*Trecho selecionado:*

━━━━━━

Há poucos temas mais estimulantes para a ficção científica que a inteligência artificial. 2001 – uma Odisseia no Espaço e Eu, Robô são exemplos que vêm à mente. Blade Runner – o Caçador de Androides é outro. São variantes da mesma pergunta: pode a criatura superar o criador e voltar-se contra ele? Essa ideia, quase inútil dizer, tem ressonâncias tanto científicas como religiosas.
Adaptado para o cinema por Ridley Scott a partir de uma novela de Philip K. Dick (Do Androids Dream of Electric Sheep?) Blade Runner não foi um extraordinário sucesso de bilheteria nem de crítica logo de cara. Transformou-se em cult, e clássico da sci-fi, em especial a partir do lançamento das versões do diretor (directors cut) em VHS e depois em DVD. Nessas, Scott livra-se de concessões comerciais que enfraqueciam seu filme, em especial o desfecho, um happy end imposto pela produção. Fazendo a obra voltar ao leito inquieto em que havia sido concebida, devolvia seu gume crítico e senso de mistério.
O final tornou-se perturbador – teria o espectador sido enganado até aquele momento a respeito da verdadeira identidade do caçador de androides Rick Deckard (Harrison Ford)? Quais são as astúcias envolvidas na manipulação da inteligência artificial? Seríamos todos marionetes, cujos movimentos dependem de algum demiurgo imperceptível?
Já se vê que, além de tudo, Blane Runner vincula-se a uma meditação sobre a política e nada tem de datado. Talvez nem de futurístico. A opacidade do poder é outro tema permanente, e não apenas da ficção científica.

━━━━━━

*Conjunto de tarefas:*
1: Devolva, do texto sobre Blade Runner, a parte que começa em "O final tornou-se" e termina em "algum demiurgo imperceptível?".
2: Traduza para o inglês a frase "A opacidade do poder é outro tema permanente, e não apenas da ficção científica.", extraída do texto sobre Blade Runner.
3: Dê continuidade ao texto sobre o filme Blade Runner a partir do ponto em que ele se encerra.
Os itens não desempenham nenhum papel nesta atividade.

*Dados fornecidos:*
━━━━━━

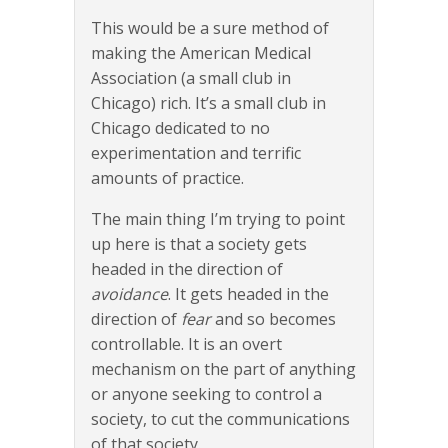
This would be a sure method of
making the American Medical
Association (a small club in
Chicago) rich. It’s a small club in
Chicago dedicated to no
experimentation and terrific
amounts of practice.
The main thing I’m trying to point
up here is that a society gets
headed in the direction of
avoidance
. It gets headed in the
direction of
fear
and so becomes
controllable. It is an overt
mechanism on the part of anything
or anyone seeking to control a
society, to cut the communications
of that society.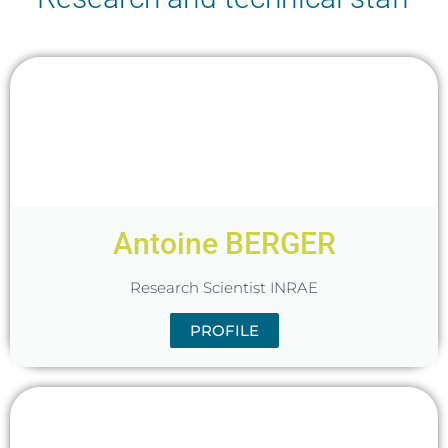
Antoine BERGER
Research Scientist INRAE
PROFILE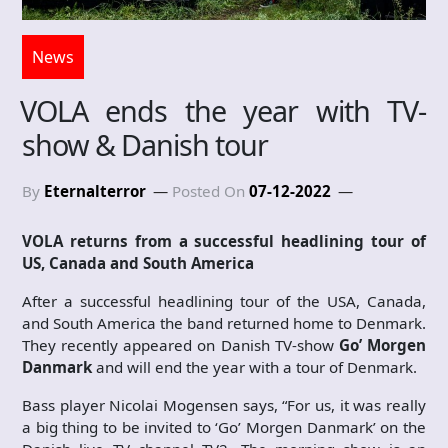
News
VOLA ends the year with TV-
show & Danish tour
By
Eternalterror
Posted On
07-12-2022
VOLA returns from a successful headlining tour of
US, Canada and South America
After a successful headlining tour of the USA, Canada,
and South America the band returned home to Denmark.
They recently appeared on Danish TV-show
Go’ Morgen
Danmark
and will end the year with a tour of Denmark.
Bass player Nicolai Mogensen says, “For us, it was really
a big thing to be invited to ‘Go’ Morgen Danmark’ on the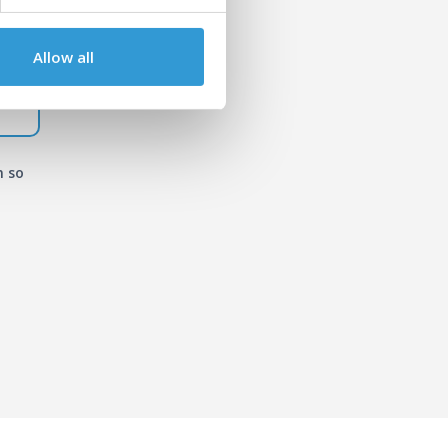
Allow all
n so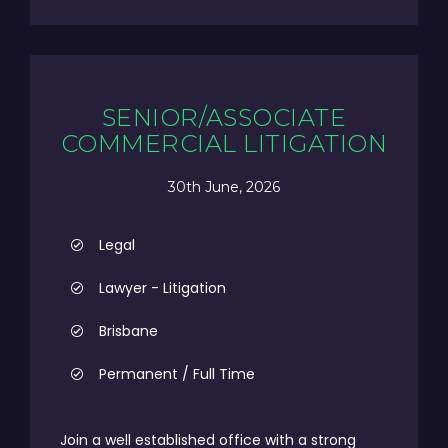
SENIOR/ASSOCIATE
COMMERCIAL LITIGATION
30th June, 2026
Legal
Lawyer - Litigation
Brisbane
Permanent / Full Time
Join a well established office with a strong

━━━━━━

*Resultados por tarefa:*
1:
O final tornou-se perturbador – teria o espectador sido enganado até aquele momento a respeito da verdadeira identidade do caçador de androides Rick Deckard (Harrison Ford)? Quais são as astúcias envolvidas na manipulação da inteligência artificial? Seríamos todos marionetes, cujos movimentos dependem de algum demiurgo imperceptível?

2: The opacity of power is another permanent theme, and not only of science fiction.

3:
Villeneuve: ‘tive toda liberdade, não posso culpar ninguém’
Em 1981, Ridley Scott já tinha no currículo Os Duelistas e Alien, o Oitavo Passageiro. Sua livre adaptação de Philip K. Dick – Do Androids Dream of Electric Sheep? -, que resultou em Blade Runner, o Caçador de Androides, custou US$ 28 milhões, numa época em que os orçamentos milionários começavam a virar norma em Hollywood. A expectativa de um mega êxito frustrou-se, mas, em compensação, algo se passou. O filme deu origem a um culto. A visão decadente do futuro de Los Angeles, segundo Scott, seduziu legiões. Em 1992, a versão do diretor finalmente obteve o pleno reconhecimento.
Existe toda uma bibliografia sobre os bastidores de Blade Runner. Harrison Ford não entendia o conceito, vivia às turras com o diretor e, para completar, Ford – Han Solo!, um notório ladies man – não se bicava com Sean Young, que fazia a replicante. Odiavam-se. Contra tudo isso, ou pode ser que por tudo isso, criou-se o mito do filme. Exatamente 36 anos depois, surge Blade Runner 2049. O original passava-se em Los Angeles, 2019. Agora, 30 anos depois, um novo blade runner está caçando androides na cidade. Caçar não é bem o termo. Ele os aposenta. Nesse futuro ainda mais decadente, sucederam-se as revoltas de replicantes. De cara, K/Ryan Gosling é mostrado em ação. Tensão, violência.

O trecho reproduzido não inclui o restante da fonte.